From the perspective of go get -u the difference between a direct and an indirect dependency is ~nothing other than whether it'll get labeled with a // indirect comment when go.mod is re-written.

It's worth being aware that the // indirect is just a comment—it's just a hint for humans that the package isn't directly imported by any .go file in the current module. You cannot trust it because it's not funcational—you could label every dependency in go.mod with it, just as you could omit it on things that are not directly imported, and things would work just fine in both situations. (Note: You can trust it after running go mod tidy.)

[rarkins]

No Renovate manager today raises individual PRs per transitive dependency, and we don't plan to add that because the volume of PRs would be unsustainable in most cases.

That's an unfortunate position because in the scenario in #9578 (comment) that is exactly what is needed.

But in that case you have misunderstood and hijacked this feature request for a different requirement. This feature request is for "lock file maintenance", which is a Renovate term with a specific meaning.

There isn't a "lock file maintenancer" command because go does not have a lock file, at least, not in the sense of package managers that use range constraints instead of MVS, owing to there being no way to express a maximum version or an exact version.

As I said above, we invented the term lock file maintenance and so it can mean whatever we want it to. I understand Go doesn't have a lock file per se, but go.mod/go.sum work together to achieve effectively the same thing (deterministic installs). Lock file maintenance is intended to mean "keep all direct dependency constraints unchanged, while updating the resolved versions to their highest compatible versions". In other managers this normally means keeping the "package file" (e.g. package.json) unchanged, but that's not feasible with go.mod.

From the perspective of go get -u the difference between a direct and an indirect dependency is ~nothing other than whether it'll get labeled with a // indirect comment when go.mod is re-written.

Yes, and that lack of difference is precisely the problem.

For a user, there is a significance difference between a direct and indirect dependency, regardless of which language it is. In general, they don't want to care about their indirect dependencies if they can avoid it.

It's worth being aware that the // indirect is just a comment—it's just a hint for humans that the package isn't directly imported by any .go file in the current module.

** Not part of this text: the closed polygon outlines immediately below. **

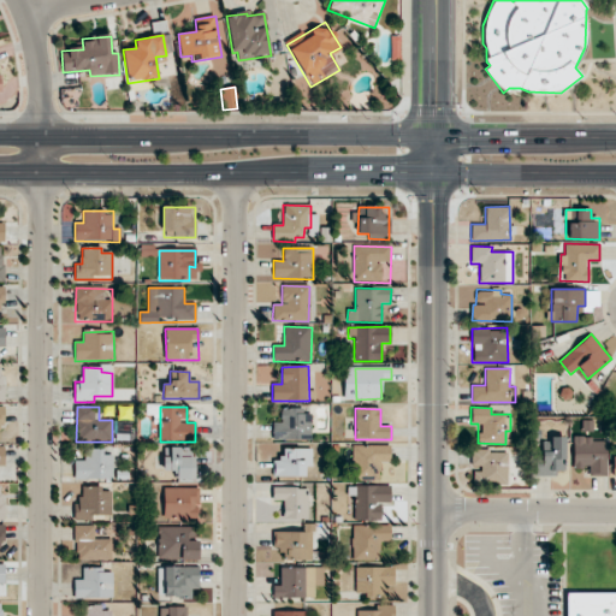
[(311,440),(312,412),(282,410),(282,424),(273,424),(273,439),(311,440)]
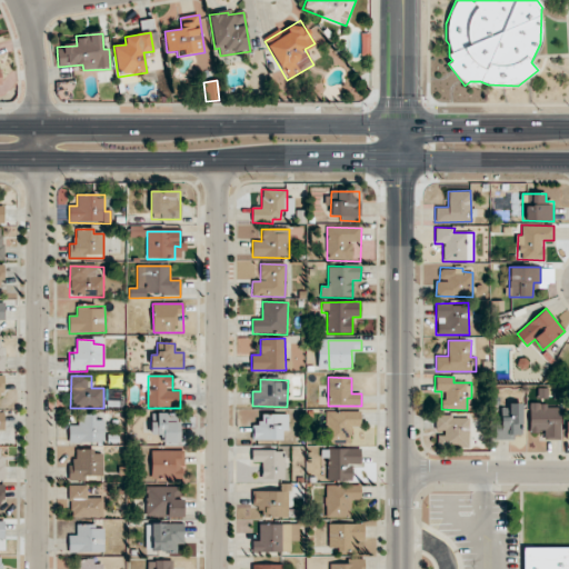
[(522,403),(499,402),(499,420),(496,420),(495,437),(520,439),(522,403)]
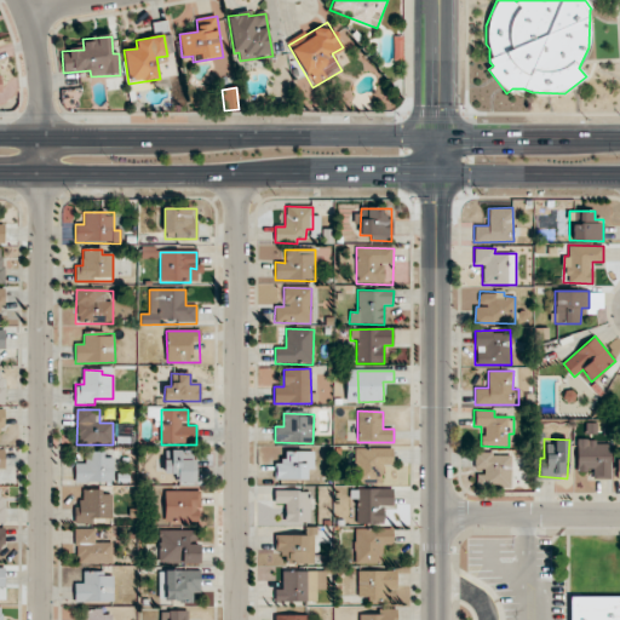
[(609,480),(610,441),(577,441),(577,470),(592,470),(592,478),(609,480)]
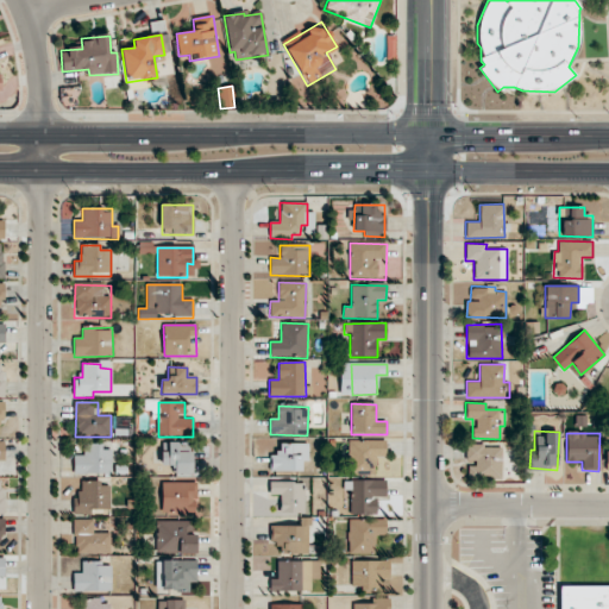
[(385,441),(349,443),(349,476),(376,476),(375,457),(387,457),(385,441)]
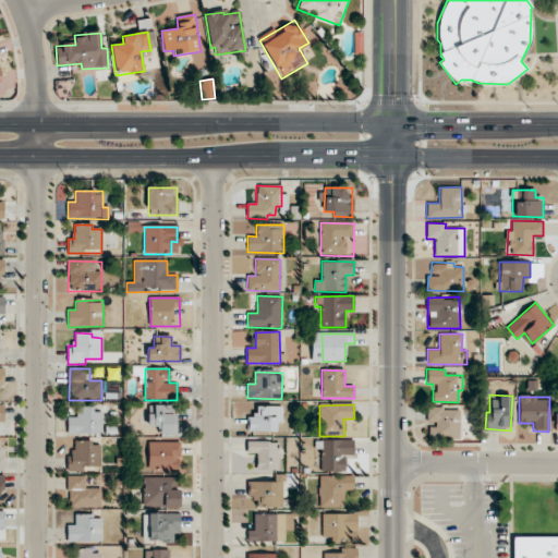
[(177,435),(177,405),(148,405),(148,426),(161,427),(161,435),(177,435)]
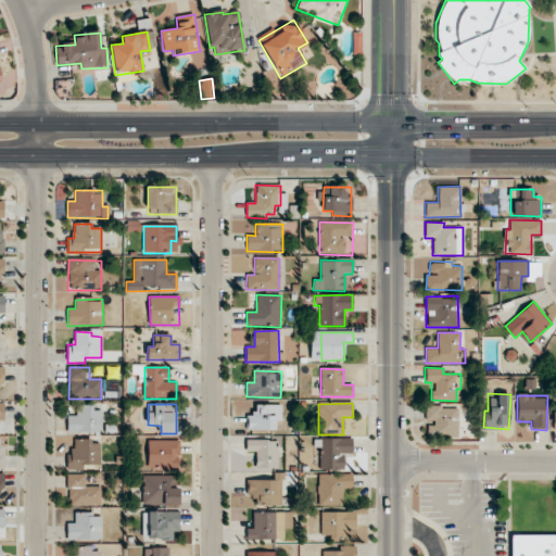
[(276,430),(276,420),(279,421),(279,406),(256,405),(256,417),(248,417),(247,430),(276,430)]
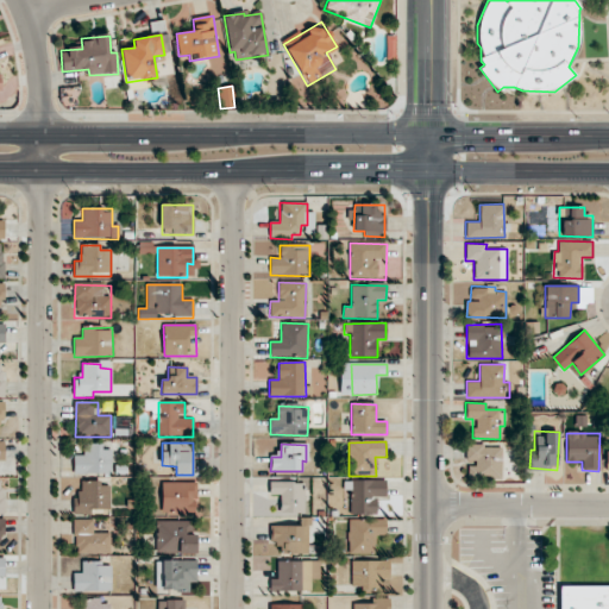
[(502,478),(502,446),(466,445),(465,477),(502,478)]
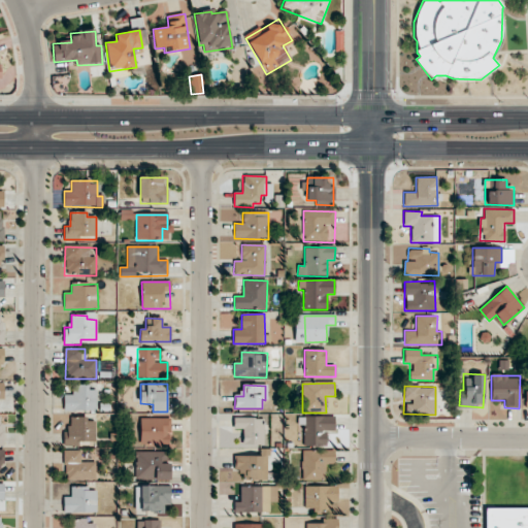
[(64,395),(64,411),(97,410),(96,387),(72,388),(72,395),(64,395)]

You cannot trust it because it's not funcational—you could label every dependency in go.mod with it, just as you could omit it on things that are not directly imported, and things would work just fine in both situations. (Note: You can trust it after running go mod tidy.)

Same comment as above. Developers care about direct dependencies, and ideally indirect dependencies would "just work".

Renovate already creates plenty of "noise" by updating direct dependencies. We don't want to overwhelm people by making them think about every single indirect dependency. Russ's comment in the linked discussion applies equally well here:

No one has asked for v1.2.4. It may be a terrible release that's going to be yanked in an hour. Until someone says explicitly "I want to do an update operation", with the implied "I'm ready for things to break and to deal with that", I don't believe the build system has any business pulling in brand new releases.

I think the same thing applies for Renovate. If some deeply nested transitive dependency has a new version, why should you care, other than the edge case that it's fixing a vulnerability.

In summary, your desire to "surgically" update a specific transitive dependency only in the case of vulnerabilities is reasonable, but it's not "lock file maintenance". Please create a separate feature request so we can narrow those requirements there, ideally with a vulnerable reproduction.

[rarkins]

Regarding the lock file maintenance feature for gomod (i.e. this original issue), I think it can be implemented using go get -u but we will need to document the caveat that it will update all dependencies to the latest, not just transitive or locked.